Data shown

_ _ _ _ _

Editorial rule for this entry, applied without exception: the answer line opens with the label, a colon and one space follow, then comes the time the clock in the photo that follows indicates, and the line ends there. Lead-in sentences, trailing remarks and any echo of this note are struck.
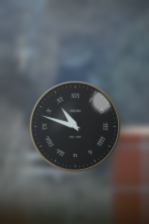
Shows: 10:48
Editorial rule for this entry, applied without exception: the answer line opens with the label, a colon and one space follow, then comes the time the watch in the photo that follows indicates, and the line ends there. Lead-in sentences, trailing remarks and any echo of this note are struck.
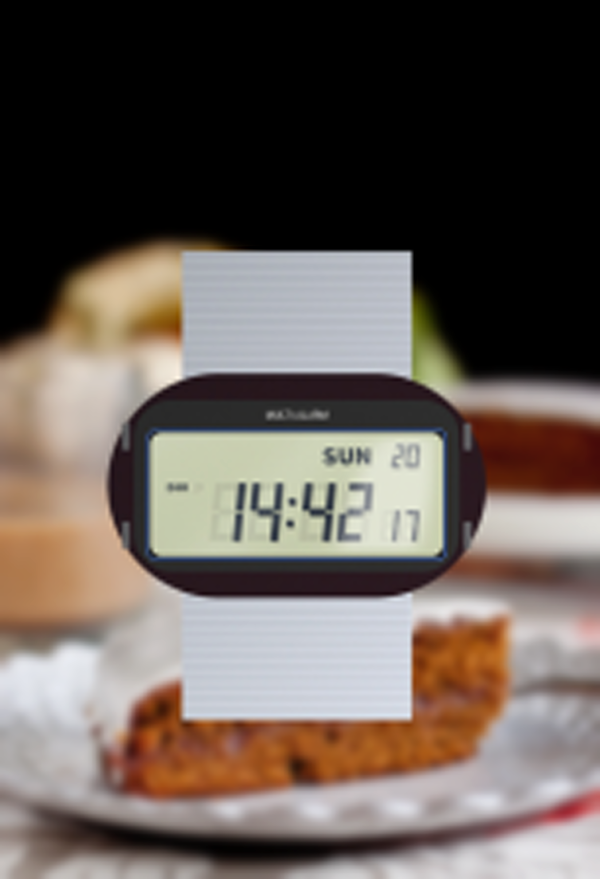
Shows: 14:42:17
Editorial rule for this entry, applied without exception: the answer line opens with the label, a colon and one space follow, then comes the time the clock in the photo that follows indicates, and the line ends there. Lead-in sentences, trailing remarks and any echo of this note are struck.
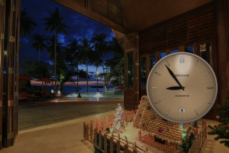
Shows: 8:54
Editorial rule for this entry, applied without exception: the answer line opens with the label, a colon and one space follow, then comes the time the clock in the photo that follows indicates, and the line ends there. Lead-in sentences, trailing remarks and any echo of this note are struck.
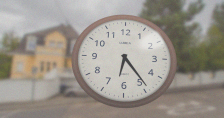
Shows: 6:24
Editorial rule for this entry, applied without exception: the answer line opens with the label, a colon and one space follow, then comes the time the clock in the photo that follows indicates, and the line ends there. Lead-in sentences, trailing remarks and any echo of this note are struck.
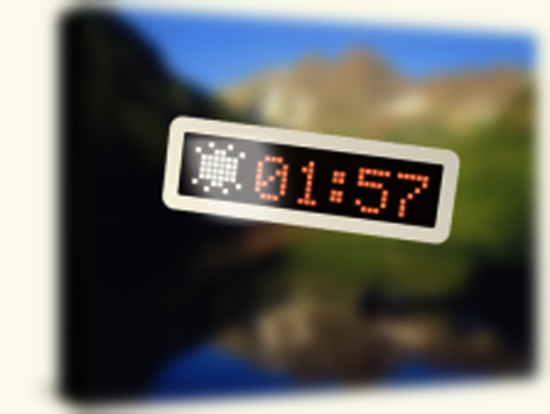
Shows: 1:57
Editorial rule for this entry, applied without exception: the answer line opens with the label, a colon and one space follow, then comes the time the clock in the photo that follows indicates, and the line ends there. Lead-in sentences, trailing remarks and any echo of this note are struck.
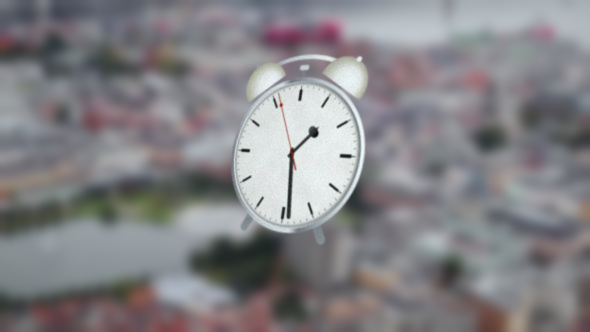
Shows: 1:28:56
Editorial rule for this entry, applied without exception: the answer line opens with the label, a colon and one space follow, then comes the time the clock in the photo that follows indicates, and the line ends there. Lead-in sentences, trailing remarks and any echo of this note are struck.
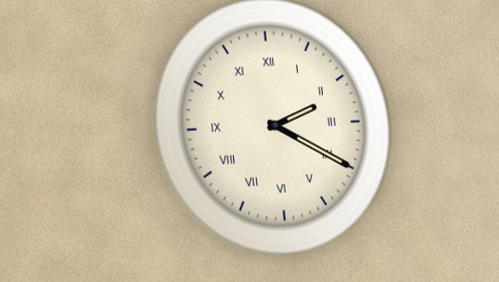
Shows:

_ _ _ _ _

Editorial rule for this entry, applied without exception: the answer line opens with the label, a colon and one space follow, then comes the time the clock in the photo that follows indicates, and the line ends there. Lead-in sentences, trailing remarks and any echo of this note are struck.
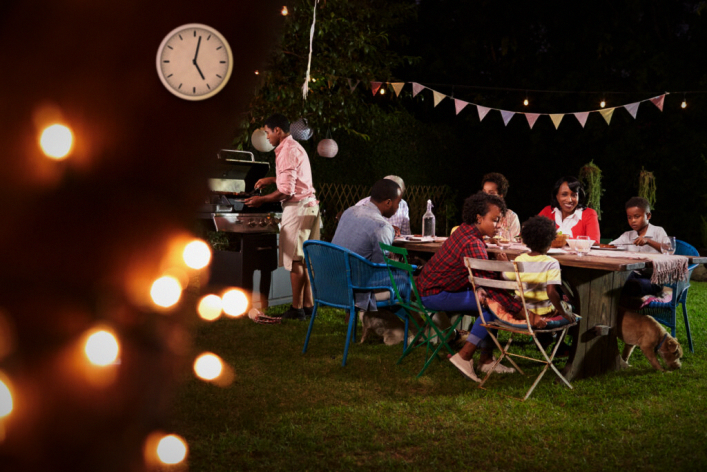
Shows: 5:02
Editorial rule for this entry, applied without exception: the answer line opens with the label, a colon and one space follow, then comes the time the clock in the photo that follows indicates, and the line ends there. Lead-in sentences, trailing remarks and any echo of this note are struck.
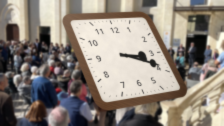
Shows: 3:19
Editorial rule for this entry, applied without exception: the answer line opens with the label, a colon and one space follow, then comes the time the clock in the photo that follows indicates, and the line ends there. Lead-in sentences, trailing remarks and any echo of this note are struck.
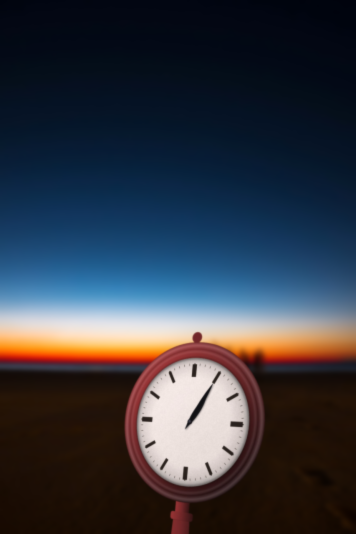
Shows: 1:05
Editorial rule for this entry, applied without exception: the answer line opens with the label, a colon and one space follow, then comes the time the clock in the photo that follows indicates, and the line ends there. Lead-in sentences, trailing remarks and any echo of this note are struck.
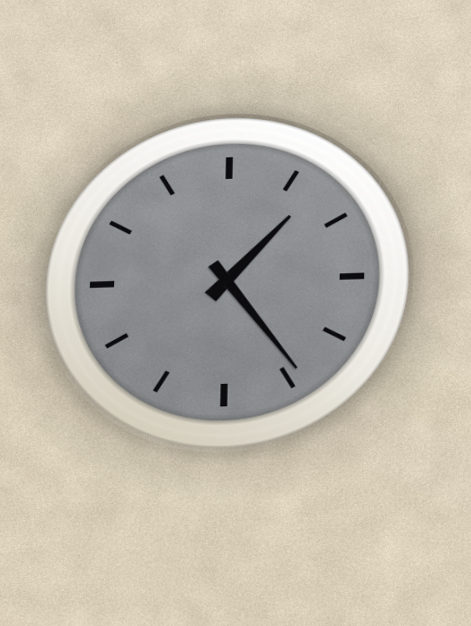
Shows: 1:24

_ _ _ _ _

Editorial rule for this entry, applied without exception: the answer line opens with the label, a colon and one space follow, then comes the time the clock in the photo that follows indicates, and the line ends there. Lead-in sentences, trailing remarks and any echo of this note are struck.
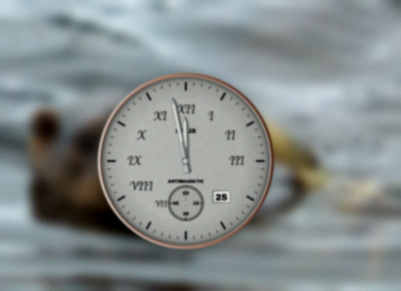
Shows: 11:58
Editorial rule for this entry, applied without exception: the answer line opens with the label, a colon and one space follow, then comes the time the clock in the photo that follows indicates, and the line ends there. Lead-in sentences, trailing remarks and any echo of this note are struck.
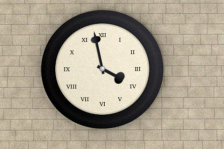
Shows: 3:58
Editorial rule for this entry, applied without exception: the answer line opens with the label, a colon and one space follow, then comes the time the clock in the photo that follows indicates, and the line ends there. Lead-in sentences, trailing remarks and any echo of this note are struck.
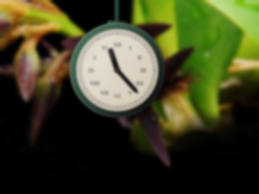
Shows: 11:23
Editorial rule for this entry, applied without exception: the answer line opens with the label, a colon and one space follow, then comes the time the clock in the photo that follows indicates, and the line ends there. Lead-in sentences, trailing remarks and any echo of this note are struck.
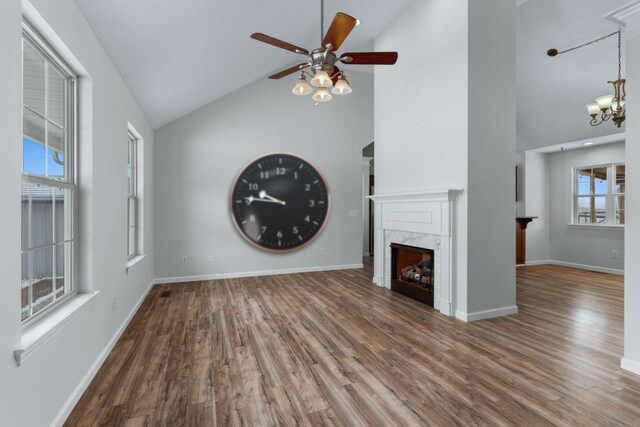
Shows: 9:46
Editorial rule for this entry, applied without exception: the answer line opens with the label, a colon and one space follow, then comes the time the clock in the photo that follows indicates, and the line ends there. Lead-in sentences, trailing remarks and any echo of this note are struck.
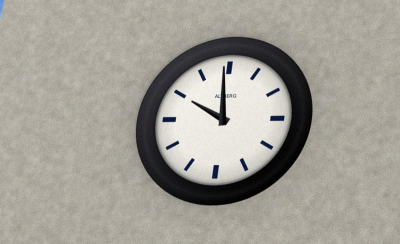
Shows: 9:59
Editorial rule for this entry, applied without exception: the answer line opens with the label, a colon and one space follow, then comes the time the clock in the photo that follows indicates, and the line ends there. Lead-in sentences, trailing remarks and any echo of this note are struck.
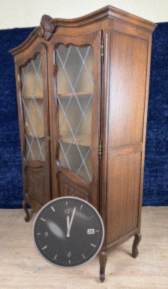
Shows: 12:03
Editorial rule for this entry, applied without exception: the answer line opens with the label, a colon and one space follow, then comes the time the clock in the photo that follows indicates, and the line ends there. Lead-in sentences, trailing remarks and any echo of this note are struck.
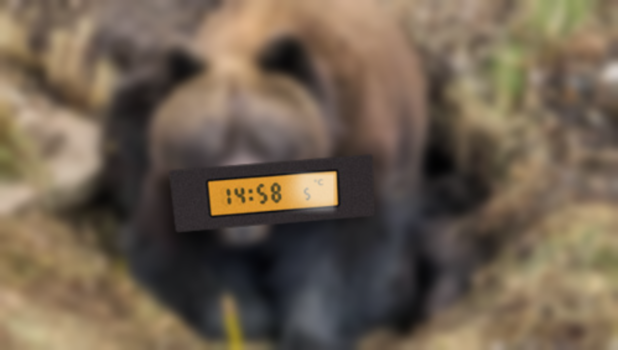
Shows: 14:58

_ _ _ _ _

What you have to do
Count how many lines of the items above contain the string "watch", treating uppercase and lowercase as different, and give only that number.

Correct result
1